◆ Description of the task: Would you copy the entries that follow exactly, leaving out every picture?

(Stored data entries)
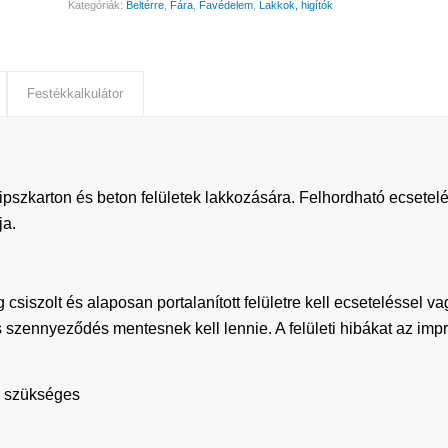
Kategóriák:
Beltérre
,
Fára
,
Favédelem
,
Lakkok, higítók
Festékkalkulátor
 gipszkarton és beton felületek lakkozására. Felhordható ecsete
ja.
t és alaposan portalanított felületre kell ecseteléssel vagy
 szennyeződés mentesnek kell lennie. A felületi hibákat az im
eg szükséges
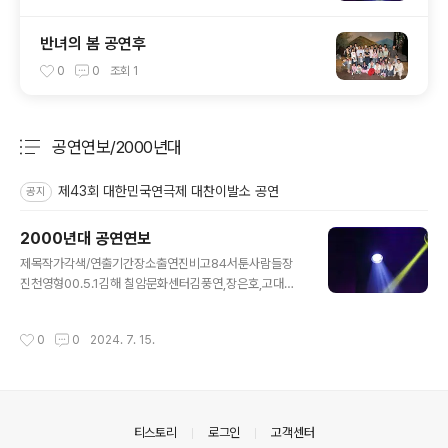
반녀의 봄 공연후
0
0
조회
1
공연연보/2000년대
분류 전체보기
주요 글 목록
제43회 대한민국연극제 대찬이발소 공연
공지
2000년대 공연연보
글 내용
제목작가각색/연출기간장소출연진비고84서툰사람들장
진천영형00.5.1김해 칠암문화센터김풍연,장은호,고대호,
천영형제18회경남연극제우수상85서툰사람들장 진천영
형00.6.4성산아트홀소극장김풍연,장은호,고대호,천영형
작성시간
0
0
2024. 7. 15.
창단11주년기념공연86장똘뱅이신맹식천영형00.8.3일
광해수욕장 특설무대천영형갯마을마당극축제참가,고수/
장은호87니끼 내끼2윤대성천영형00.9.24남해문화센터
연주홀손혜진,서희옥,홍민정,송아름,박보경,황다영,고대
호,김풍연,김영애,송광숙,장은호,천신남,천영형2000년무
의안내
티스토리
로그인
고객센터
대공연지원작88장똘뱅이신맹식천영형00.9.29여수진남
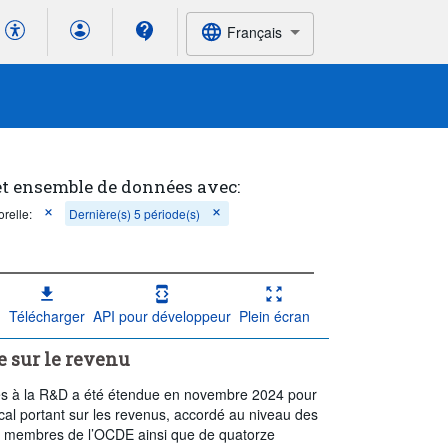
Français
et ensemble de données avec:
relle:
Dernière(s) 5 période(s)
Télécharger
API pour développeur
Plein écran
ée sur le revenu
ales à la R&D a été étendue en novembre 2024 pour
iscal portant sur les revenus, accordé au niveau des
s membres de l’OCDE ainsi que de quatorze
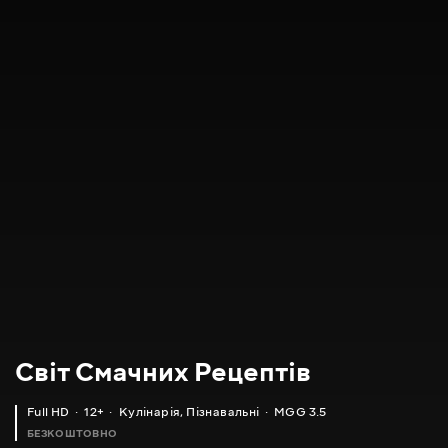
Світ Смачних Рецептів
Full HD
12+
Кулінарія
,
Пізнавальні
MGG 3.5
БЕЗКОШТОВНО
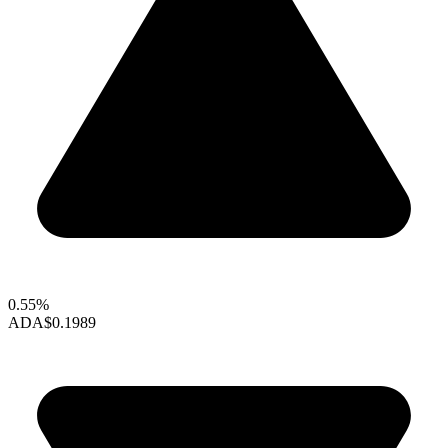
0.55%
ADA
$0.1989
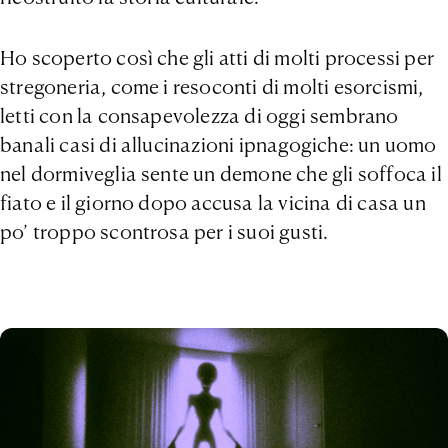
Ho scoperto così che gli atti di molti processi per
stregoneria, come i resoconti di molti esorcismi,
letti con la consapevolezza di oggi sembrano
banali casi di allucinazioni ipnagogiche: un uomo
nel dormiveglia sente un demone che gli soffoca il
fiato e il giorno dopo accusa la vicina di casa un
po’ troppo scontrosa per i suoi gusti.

◆ Solution to this exercise:
Kategóriák:
Beltérre
,
Fára
,
Favédelem
,
Lakkok, higítók
Festékkalkulátor
 gipszkarton és beton felületek lakkozására. Felhordható ecsete
ja.
t és alaposan portalanított felületre kell ecseteléssel vagy
 szennyeződés mentesnek kell lennie. A felületi hibákat az im
eg szükséges
반녀의 봄 공연후
0
0
조회
1
공연연보/2000년대
분류 전체보기
주요 글 목록
제43회 대한민국연극제 대찬이발소 공연
공지
2000년대 공연연보
글 내용
제목작가각색/연출기간장소출연진비고84서툰사람들장
진천영형00.5.1김해 칠암문화센터김풍연,장은호,고대호,
천영형제18회경남연극제우수상85서툰사람들장 진천영
형00.6.4성산아트홀소극장김풍연,장은호,고대호,천영형
작성시간
0
0
2024. 7. 15.
창단11주년기념공연86장똘뱅이신맹식천영형00.8.3일
광해수욕장 특설무대천영형갯마을마당극축제참가,고수/
장은호87니끼 내끼2윤대성천영형00.9.24남해문화센터
연주홀손혜진,서희옥,홍민정,송아름,박보경,황다영,고대
호,김풍연,김영애,송광숙,장은호,천신남,천영형2000년무
의안내
티스토리
로그인
고객센터
대공연지원작88장똘뱅이신맹식천영형00.9.29여수진남
Français
et ensemble de données avec:
relle:
Dernière(s) 5 période(s)
Télécharger
API pour développeur
Plein écran
ée sur le revenu
ales à la R&D a été étendue en novembre 2024 pour
iscal portant sur les revenus, accordé au niveau des
s membres de l’OCDE ainsi que de quatorze
Світ Смачних Рецептів
Full HD
12+
Кулінарія
,
Пізнавальні
MGG 3.5
БЕЗКОШТОВНО
0.55%
ADA
$0.1989
Ho scoperto così che gli atti di molti processi per
stregoneria, come i resoconti di molti esorcismi,
letti con la consapevolezza di oggi sembrano
banali casi di allucinazioni ipnagogiche: un uomo
nel dormiveglia sente un demone che gli soffoca il
fiato e il giorno dopo accusa la vicina di casa un
po’ troppo scontrosa per i suoi gusti.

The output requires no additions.